Why Mr. Hawking would say that God does not exist, and why God would call Mr. Hawking a fool, is a compelling narrative, from the perspective of each person, for God is a person according to Biblical theology. In fact, God created Mr. Hawking, so in the initial tit for tat there is the irony that the creature is denying his own Creator.
In Romans 1 the apostle Paul explains why men such as Mr. Hawking deny their Creator. Simply put, individuals like Mr. Hawking know that if they acknowledge the existence of God they must submit to His sovereignty and bow before His will. Rather than submit to an authority greater than themselves, individuals suppress the truth in order to remain autonomous and remain in a position to exalt their own views and egos. In essence, it is a matter of pride.
Mr. Hawking insists that science offers a “more convincing explanation” for the origins of the universe, and that the miracles of religion “aren’t compatible” with scientific fact. “Before we understood science, it was natural to believe that God created the universe, but now science offers a more convincing explanation,” the celebrated physicist said in a video posted by Spanish newspaper El Mundo. “What I meant by ‘we would know the mind of God is we would know everything that God would know if there was a God, but there isn’t.
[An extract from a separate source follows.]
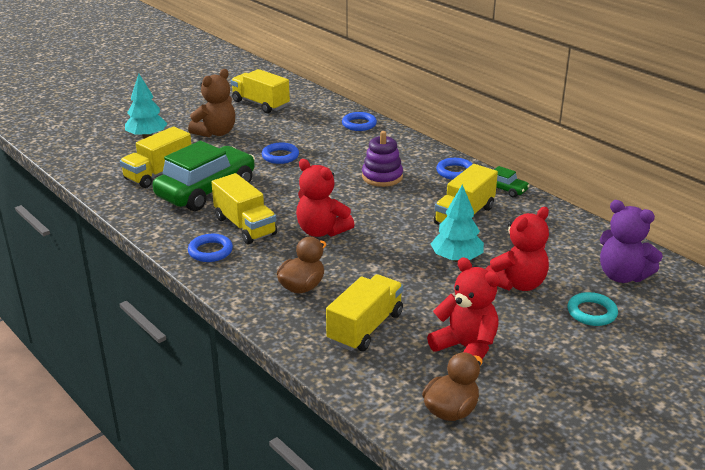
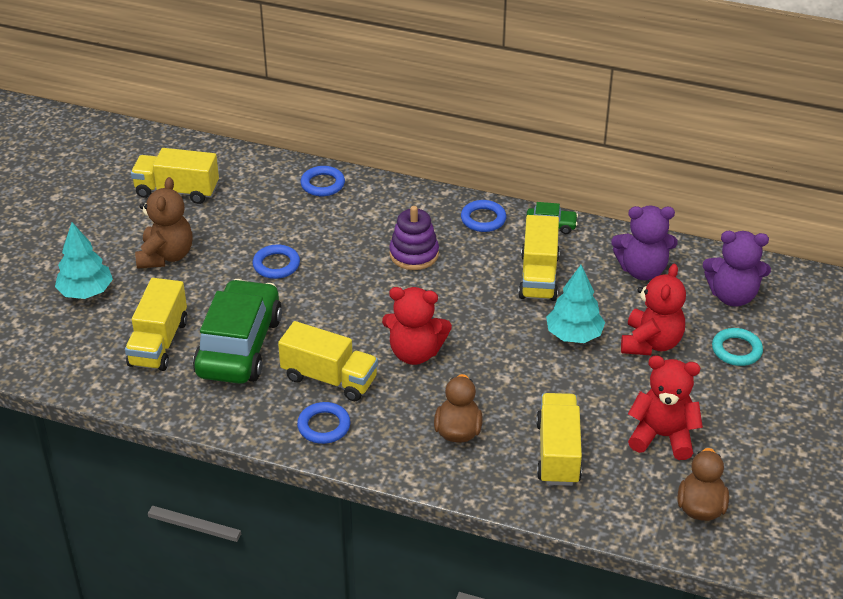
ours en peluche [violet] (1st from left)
I’m an atheist.”
It is important to observe that Mr. Hawking basis his epistemology, or belief system, on the presupposition that God does not exist, and that if God did exist men would know everything that God would know. Such thinking is not science, but religion. The religion of Stephen Hawking is atheism, and the authority for him to speak is his own autonomy. The appeal to science is but a clever cover presupposing that science has or can have omniscience. Notice how Mr. Hawking gives divine essence and personality to science.
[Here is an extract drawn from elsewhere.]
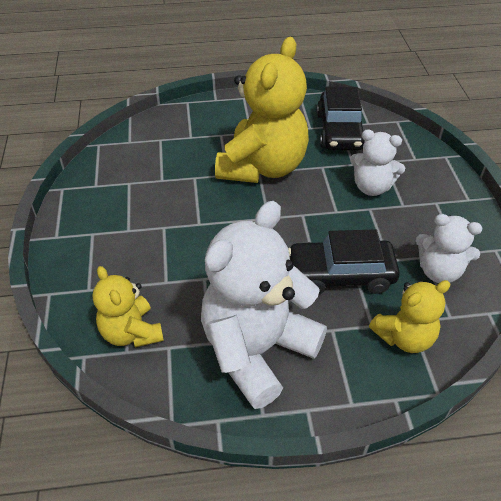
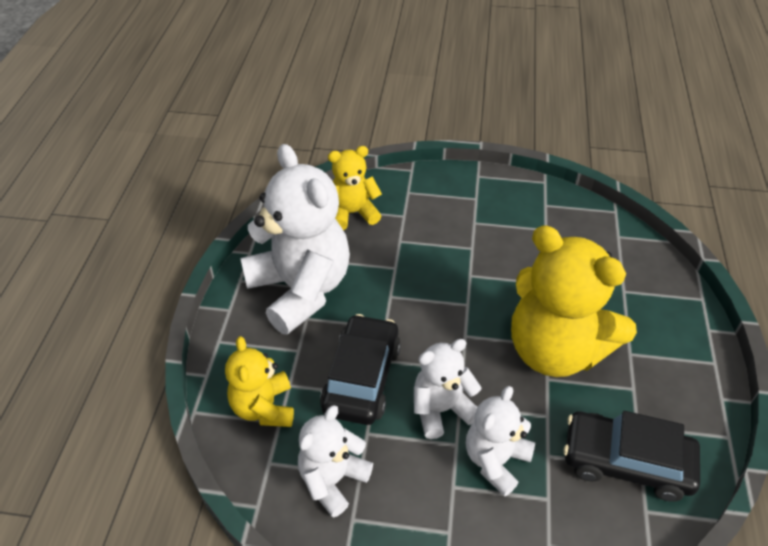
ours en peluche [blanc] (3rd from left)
Mr. Hawking’s remarks came in response to a question from the El Mundo journalist Pablo Jauregui, who quizzed Mr. Hawking about his religious leanings in the lead-up to this week’s Starmus Festival in the Canary Islands. The “mind of God” reference was Hawking’s effort to clarify a passage in his 1988 book A Brief History of Time, in which he wrote that scientists would “know the mind of God” if a unifying set of scientific principles known colloquially as the theory of everything were discovered.
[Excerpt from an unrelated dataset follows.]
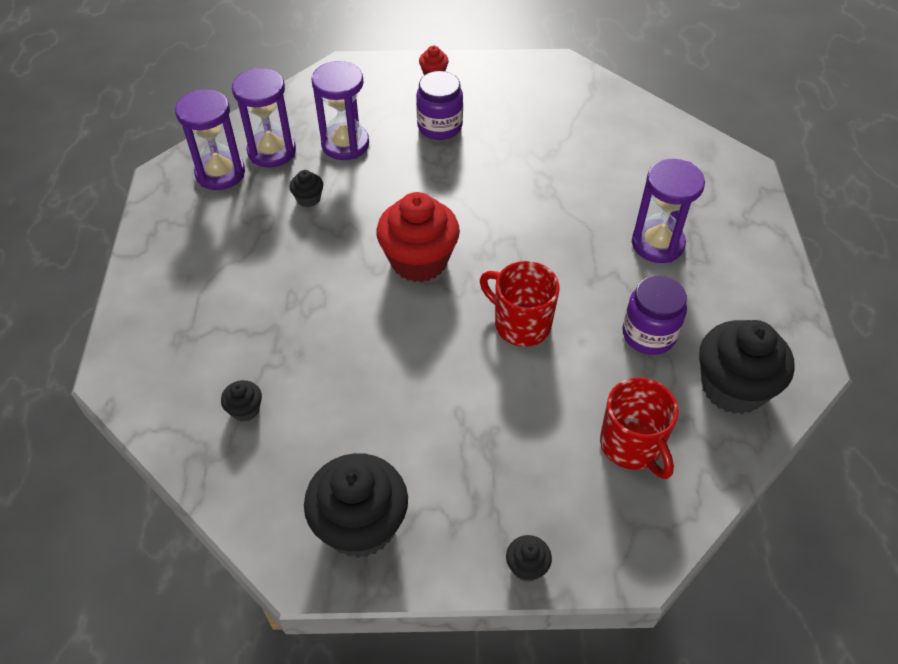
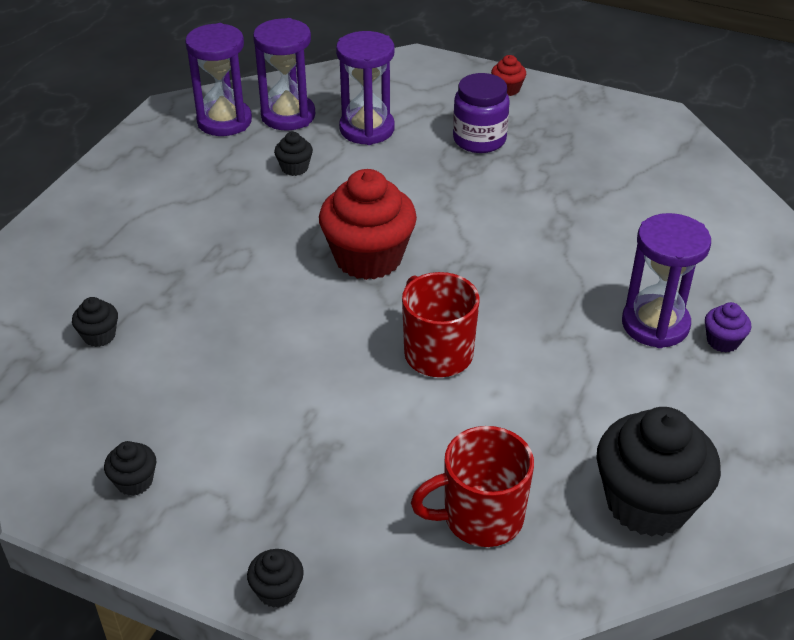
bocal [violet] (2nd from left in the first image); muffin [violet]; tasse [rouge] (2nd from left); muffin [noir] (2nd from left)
The “if” of Mr. Hawking is a big “if” because even “if a unifying set of scientific principles known colloquially as the theory of everything were discovered” there is still a big problem and that is: “How did the laws of science come into existence, and what caused them to operate?”
That natural laws exist is beyond dispute. That the universe is organized by design demands a Designer just as a good Swiss watch demands a watchmaker. Knowing the mechanics of the universe is not the same as knowing how or why they were put into motion. That is a metaphysical inquiry and not a scientific one.
A scientist, such as Mr. Hawking, cannot explain anything, including natural law, without first borrowing from the Christian’s presupposition, “In the beginning God created the heaven and the earth.” The Christian argues that God is the “Theory of everything”. “God is the Creator of natural law.” “God is the Unifying Principle of all that is or ever shall be.” Science is the product of the universe, not the originator of it. Science, the observation, identification, description, experimental investigation, and theoretical explanation of phenomena, tells what is, but not how things came to be or why things are.
As NBC News reported, this is not the first time Stephen Hawking has spoken about his religious beliefs.
In 2011, he told The Guardian that he did not believe in a heaven or an afterlife, calling it “a fairy story for people afraid of the dark.” In 2007, he told the BBC that he was “not religious in the normal sense,” adding, “I believe the universe is governed by the laws of science. The laws may have been decreed by God, but God does not intervene to break the laws.”
I find in Mr. Hawking’s comment something that touches my heart. He may not be as much of an atheist as he pretends to be, for he leaves the possibility that, “The laws may have been decreed by God.” As a Christian I say to Mr. Hawking, “Not only may God have decreed natural law, God did decree natural law.”
Mr. Hawking is a man who will soon meet the Creator he denies. I can pray that he will repent of his godless epistemology, or world view of atheism with his false presuppositional thoughts and concede that science is forever limited intrinsically in what it can discover. Science is not God no matter how many divine attributes are ascribed to it.